President Dmitry Medvedev walking with German Chancellor Angela Merkel at his residence in Sochi on Friday.
German Chancellor Angela Merkel on Friday welcomed Russian investment into Opel, chipmakers Infineon and Qimonda and a shipyard in Germany, whose recovering economy won praise from President Dmitry Medvedev.
The two leaders met for cordial one-day talks at Medvedev’s summer residence in the Black Sea resort of Sochi, and the only public criticism came during a final news conference when Merkel condemned a series of killings of human rights activists in Chechnya. Medvedev ordered Chechen President Ramzan Kadyrov to bring the killers to justice. (Story, Page 2.)
At the news conference, Merkel reiterated her support for Magna-Sberbank’s bid for Opel and said she and Medvedev had discussed “a strategic partnership in the field of electronics,” namely investments into Infineon Technologies and “probably” Qimonda.
“All of these are projects that have emerged from somewhat difficult economic situations amid the crisis and are offering opportunities for more intensive cooperation based on the win-win principle that will benefit both sides,” Merkel said, according to a Russian transcript posted on the Kremlin’s web site.
Asked by a reporter whether supporting Germany’s economy would harm Russia’s during the crisis, Medvedev said the crisis had brought down prices, so “now is the time to make investments.”
“We should invest money in areas where we do not yet have sufficient economic activities, for example, investments into companies like Infineon or Qimonda or the acquisition of Opel,” Medvedev said. “They are investments in high technology companies, and the high-tech industry is precisely what we are lacking and what could really help us improve the structure of our economy, thereby helping us be better protected for future crises.”
Merkel said negotiations over Opel, which employs 25,000 people in Germany, were in a “decisive phase,” but could not say how long it would take to reach an agreement.
Magna and Sberbank offered a revised bid to Opel’s parent company, General Motors, on Thursday, but the U.S. carmaker indicated Friday that the process might be far from completion. “There is more to consider and more to do before an agreement for Opel is reached,” GM’s chief negotiator for the sale, vice president John Smith, wrote on his blog.

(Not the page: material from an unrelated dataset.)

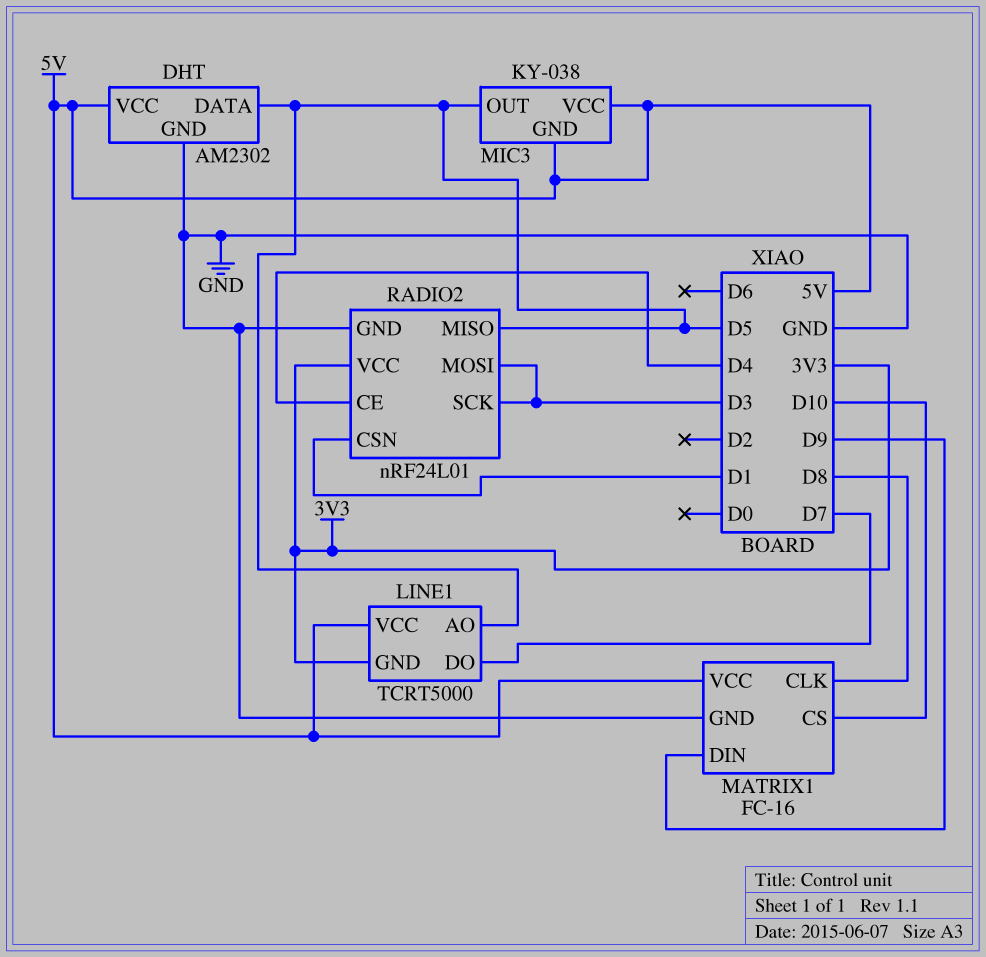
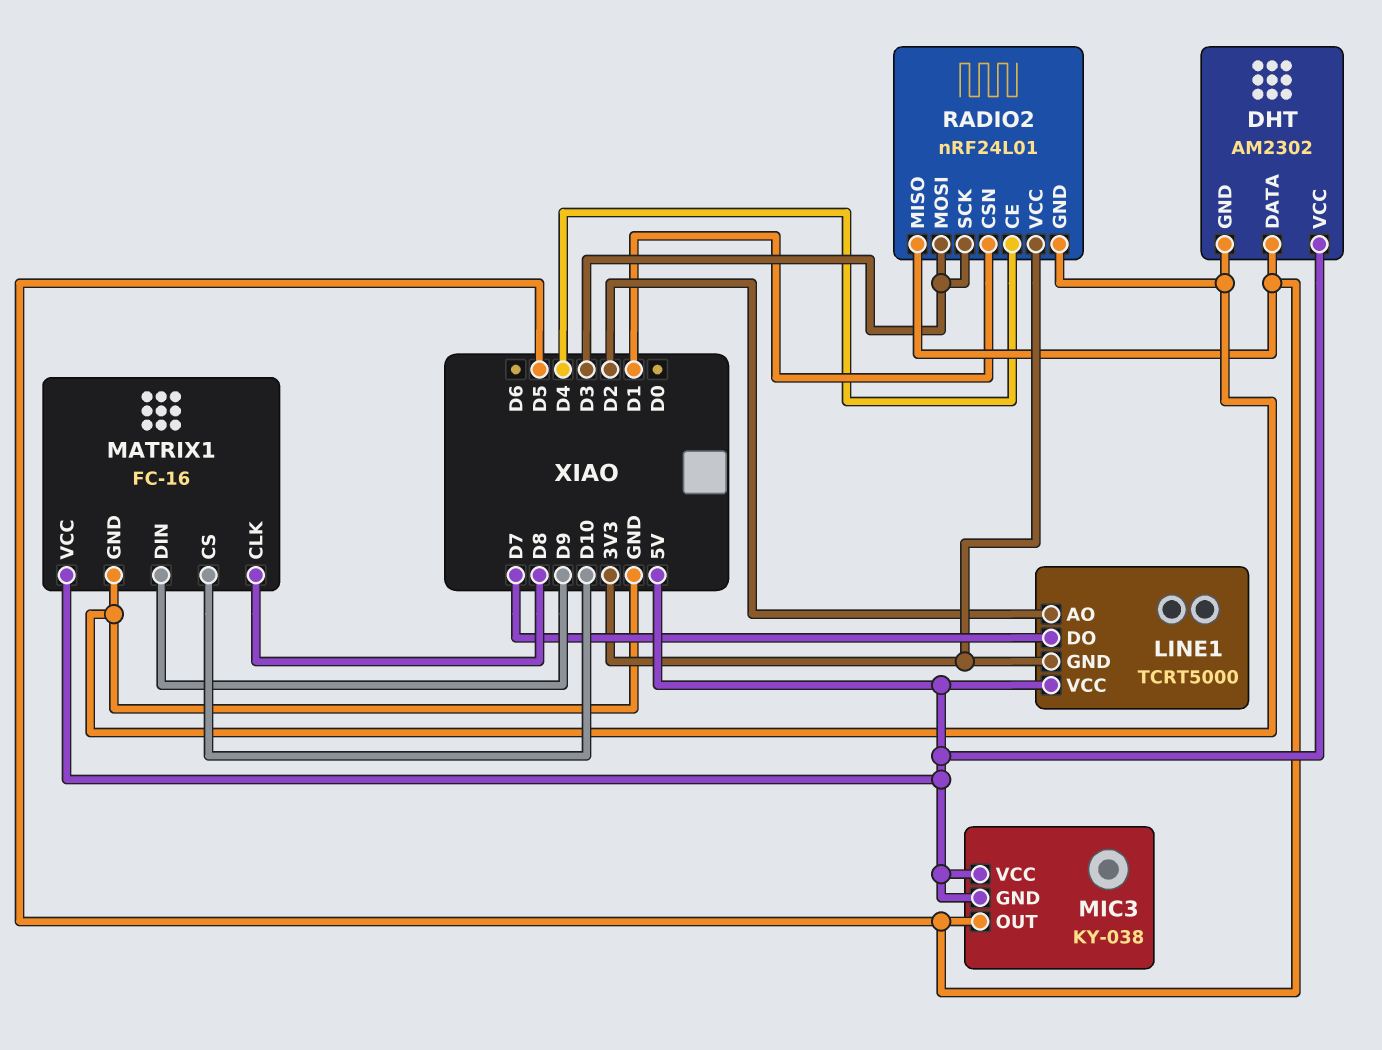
LINE1 pin AO: D5 -> D2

One holdup to the deal was a demand by Magna for rights to Opel’s intellectual property, but Magna agreed to make Opel cars under a licensing agreement under the revised bid, Kommersant reported Friday.
Hammering out licensing agreements would further delay the sale and add several million dollars to the already “enormous” sum of 500 million euros offered by Magna and Sberbank, said Yelena Sakhnova, an analyst with VTB Capital. On top of that, it will cost Magna an extra $100 to $300 for each car that it produces under license, she said.
“It seems like nobody really wants this agreement, but the government has an obsessive idea and they are realizing it,” she said, referring to Magna’s partners Sberbank and GAZ.
Sberbank is an unwilling investor that will be stuck with the Opel stake, unable to sell it to GAZ, whose financial position is “catastrophic,” and GAZ is the unwilling partner because it does not work in the passenger car segment, Sakhnova said.
But Sergei Mikheyev, an analyst at the Center for Political Technologies, said the Russian government was unlikely to willingly make a bad investment. “In terms of political image, it would not look very good to do this during a financial crisis,” Mikheyev said.
Medvedev and Merkel also discussed the possible sale of a stake in Infineon to Sistema, a holding company headed by billionaire Vladimir Yevtushenkov.
Both companies said they were aware of discussions between the German and Russian governments about their possible cooperation but added that they were not involved in the talks.
The Russian and German leaders gave no details about their talks about Qimonda, a maker of dynamic random access memory that is owned by Infineon and filed for bankruptcy earlier this year.
High technology is a field that Medvedev hopes to turn into a motor of the Russian economy, and Russian companies need the modern technology that it could offer.
Russia could also benefit from the technology offered by Germany’s fifth-largest shipyard, Wadan Yards, which recently declared bankruptcy and has a debt of 90 million euros.
Merkel noted that Gazprom director and former Energy Minister Igor Yusufov had expressed an interest in buying the shipyard and said Germany would help him “if there is a way.”
Medvedev said both governments were monitoring negotiations but were not involved since they were between private investors.
Medvedev congratulated Merkel on the news earlier in the week that Germany’s economy had emerged from recession.
“Without doubt, this is the result of the continuous efforts of the German government,” Medvedev said. “We should think about how, by strengthening our bilateral strategic and economic ties, we could help our economies, and therefore our people, to overcome this global crisis.”